I have a list of keywords (175) in column A that I would like to search through column B (paragraph form sentences.) I've tried several different ways and keep getting errors.
data want;
set have;
column_B_lc = lowcase(column_B);
do i = 1 to countw(column_A);
word = scan(column_A, i);
if indexc(column_B_lc, ' ' || word || ' ') > 0 then do;
output;
leave;
end;
end;
drop i word column_B_lc; /* Drop temporary variables used in the loop */
run;
any tips/suggestions are welcome!
Here's a fictional example of how I do this.
https://gist.github.com/statgeek/2f733d27820f43fa37d6ba92c30f22cf
Make a simpler example with DATA. You are also using the wrong function to search for words use INDEXW or FINDW.
Do you really have 175 different words in a single variable in one observation? That is what your code would be expecting.
The data step does not "search through a column" as I think you are hoping. It operates on mostly one observation at a time.
Any time you have an error you should include the LOG with all of the messages and the code. Copy the text from the log and on the forum open a text box using the </> icon above the message window. Then paste the text.
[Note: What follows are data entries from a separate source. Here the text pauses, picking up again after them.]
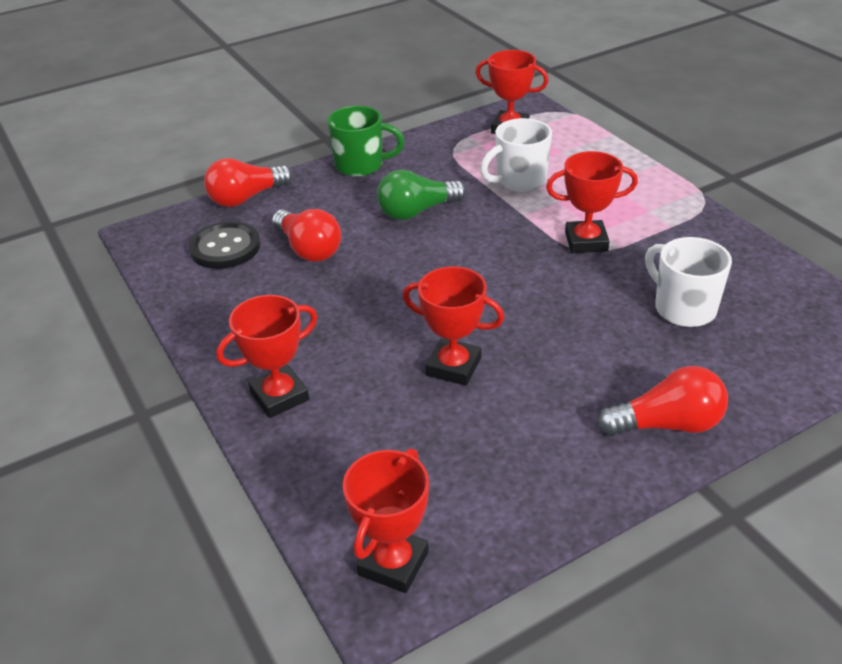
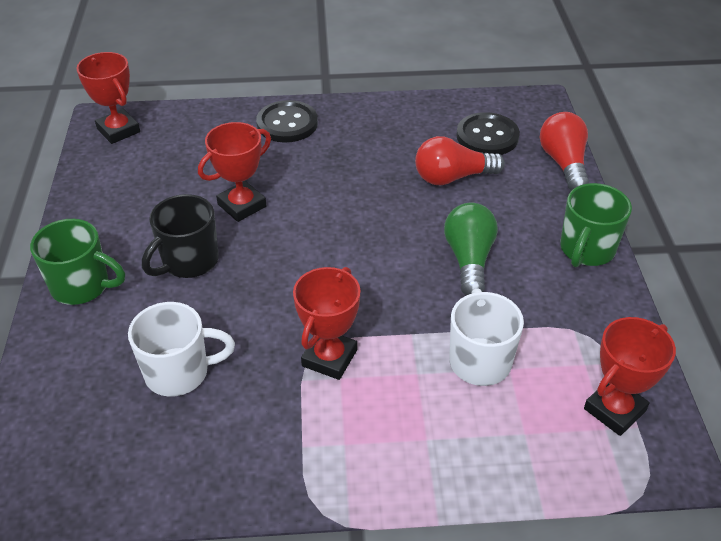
camera: 115 degrees right, 5 degrees up
red trophy [216,295,317,418] -> black button [256,100,318,143]
red light bulb [598,366,728,436] -> green mug [30,219,125,305]
none -> black mug [142,194,219,278]

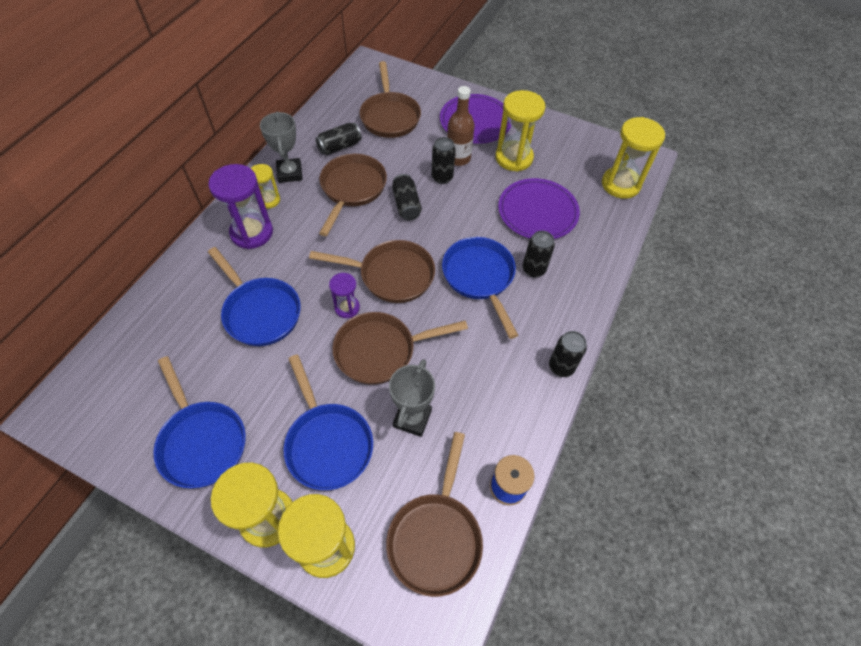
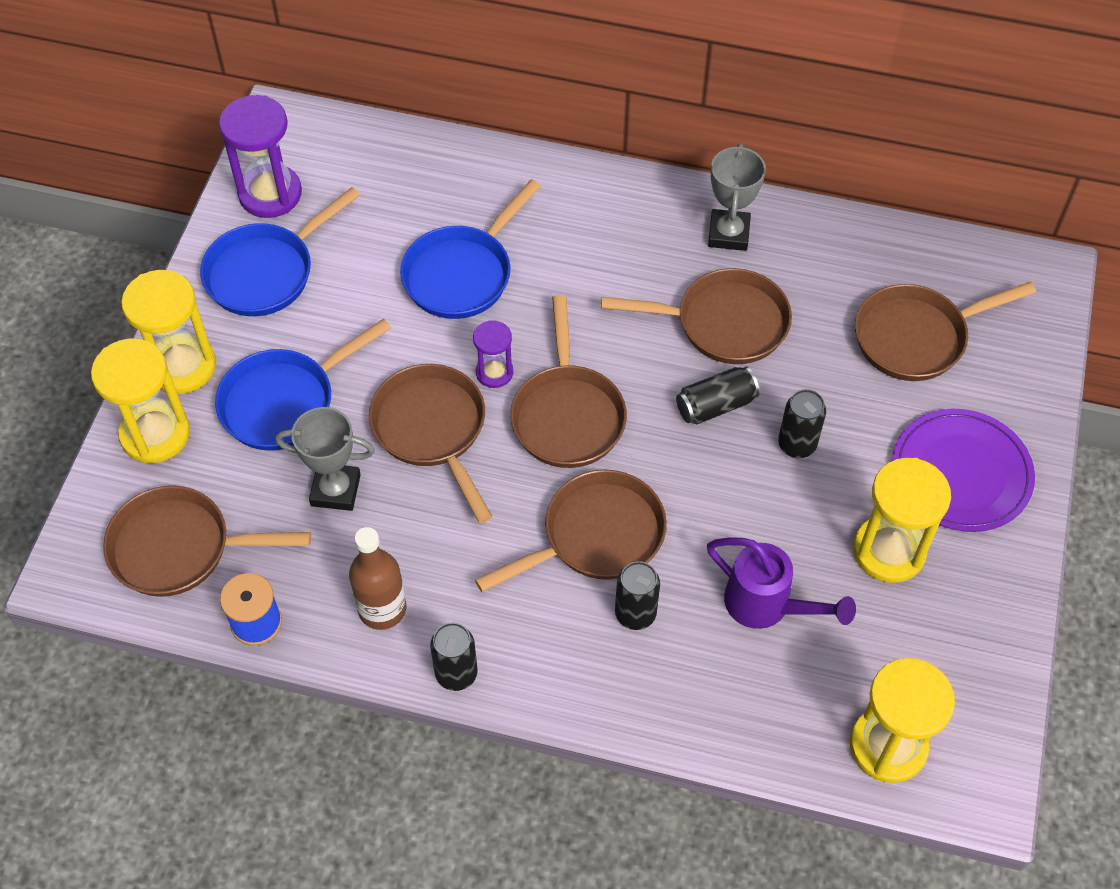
camera: 80 degrees right, 0 degrees up
purple hourglass [208,164,273,249] -> purple hourglass moved to [219,95,302,218]
yellow hourglass [251,164,280,209] -> none
grey trophy [260,112,302,183] -> grey trophy turned 60 degrees counterclockwise [708,144,766,251]
black can [315,123,362,155] -> none
blue pan [442,237,518,339] -> brown pan [475,470,667,592]
brown bottle [447,86,475,166] -> brown bottle moved to [349,527,406,630]
purple plate [498,178,580,239] -> purple watering can [707,537,856,629]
If you had something like this
data have;
infile cards truncover ;
length a $20 b $80;
input a b $80.;
cards;
x a b c
y x y z
;
Then to test if the WORD in A is in the string in B you could do something like:
data want;
set have;
found = 0 < findw(b,a,,'sit') ;
run;
Results
Obs a b found 1 x a b c 0 2 y x y z 1
This is what I originally tried, but I keep getting 0 for found throughout the entire dataset, which I know is incorrect. Thanks for your help!
Make sure you are using the right delimiters for the FINDW() function. Make sure to use the i modifier to ignore case and the t modifier to trim the trailing spaces.
Pick just a couple of observations from each to test with so you can be sure about what is happening.
Make sure to look at those values to be sure that there are not any strange invisible characters, TAB, CR, LF, FF, Non-breaking space, null byte, etc.
Try using upcase(),strip() and perhaps compress() or translate() to eliminate bogus characters. Add spaces before and after both the search term and the longer string so you use INDEX() to look for space delimited terms and still match at the start and the end of the string.
index
(cat(' ',upcase(strip(translate(sentence,' ','090A0C0DA000FF'x))),' ')
,cat(' ',upcase(strip(translate(term,' ','090A0C0DA000FF'x))),' ')
)
If none of the posted solutions work, please post a small example of your terms and your data. Feel free to make fake data and show the expected output.
Are you saying you have 175 distinct values for column_a (i.e. 175 rows, each with a single word)?
Or does each observation have a very long character variable (column_a) that has 175 words in it?
And will you be using the same 175 words throughout all values of column_b?
Sorry I didn't explain this very well. Yes, I have 175 distinct values (each a single word) that needs to be throughout all values of column_b.
Here's a fictional example of how I do this.
https://gist.github.com/statgeek/2f733d27820f43fa37d6ba92c30f22cf
This worked PERFECTLY. Thank you so much, I had tried an array before but I must have had an error somewhere because it was not giving me the right output. Thanks again!
What is the desired result? Just identify if your source data matches to at least one word in your list or some table that gives your per row of your source data all the matching words?
@achapman wrote:
Sorry I didn't explain this very well. Yes, I have 175 distinct values (each a single word) that needs to be throughout all values of column_b.
Sounds like you have two separate datasets. The first one has 175 observations, each of which as a single word.
data terms;
input term $20.;
cards;
The
Black
Cat
;
And a second dataset that has some other number of observations.
data sentences;
input sentence $80;
cards;
Our car is black.
She wears a hat.
The cat is black.
;
Perhaps by some strange coincidence that dataset also has 175 observations and that is what caused you to think they formed a single dataset?
if you want to match every term with every sentence then perhaps SQL is the way to go? Perhaps you only want to keep the terms that were found?
proc sql;
create table want as
select a.term
, findw(b.sentence,a.term,' .!,','site') as wordnum
, b.sentence
from terms a
, sentences b
where calculated wordnum
order by 3,2,1
;
quit;
Result
Obs term wordnum sentence 1 Black 4 Our car is black. 2 The 1 The cat is black. 3 Cat 2 The cat is black. 4 Black 4 The cat is black.